We recently started using DocBook for generating the Release-Notes for the different products. The release notes document, is setup as a DocBook 'book' (one file). This file contains some general info and the XInclude references to the chapters (and optional the appendixes).
Each release version of the product, gets its own chapter (as a separate file). One of the sections contains the changes (of that release). The details of that section are extracted from BugZilla and placed in a separate file (in a directory target/docbook-generated). This section starts with an DocBook table which contains an summery off all the changes. Then for each row in the table, a detailed simple-section is followed. (We created a own Maven plug-in for this).

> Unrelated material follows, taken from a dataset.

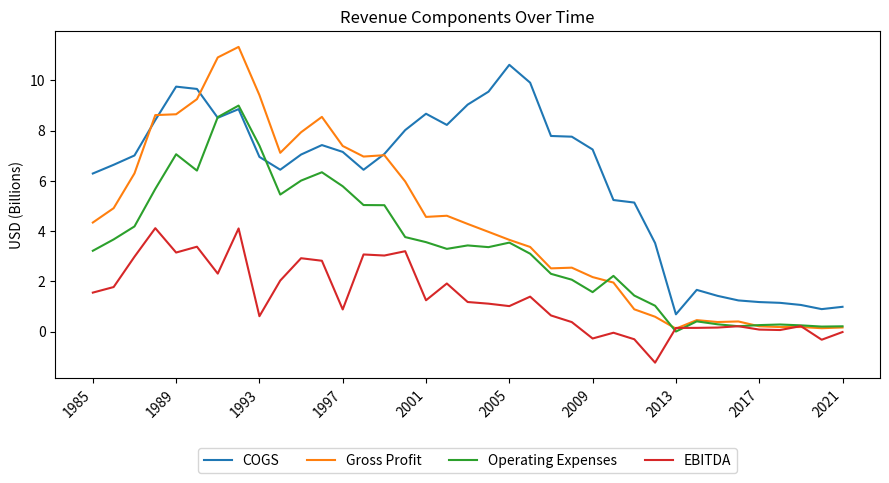

List the series in order of their overall mean, lowest first.

EBITDA, Operating Expenses, Gross Profit, COGS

The release notes contain many times all kind of additional tables. The data in those tables is already available in different forms. So we created an other Maven plug-in which can convert csv based data into a DocBook table. Then the relevant data is easy to update / modify and they get automaticly included in the relevant chapter, as long as the table in reference correctly. (A warning / error is given when that happens.)
These csv tables, the chapter files and the release-notes file are all checked in along with the code of the project. This has several advantages, which developers see as obviously, but which are sometimes unknown to (technical) writers. Some are like:
- easy checking of differences (good for reviewing new version of a book / article)
- multiple users can edit / update the same document in parallel
- branching of sources (SCM system)
Other huge advantages are:
- Writers / developers can both update / add / correct the document (this was one of the problems we had)
- Consistent look & feel, of the output document(s)
- No time is wasted, with updating indexes etc etc
- Automaticly building of documents (through Maven / Hudson) same as compiling code
- Documents are close-by the product code (check-out as one project!) So no need to search for documents (easy to render by Maven target)
- Easy inclusion of general sections like Copyrights, Legal stuff etc.
- Easy included into the created installer (IzPack, as Maven plug-in)
Long term advantages:
- If the house style of the company changes, only a few new style-sheet is required, and then all the documents, can be re-rendered (or will get the new style, as soon as the product is released again).
This is just a quick overview of what we did do. There is no real issue, why we should not use this for all our documentation.
It actually was the second time I did do this trick, to generate release-notes, with DocBook. It brings a lot of advantages and saves a lot of dull work for each release!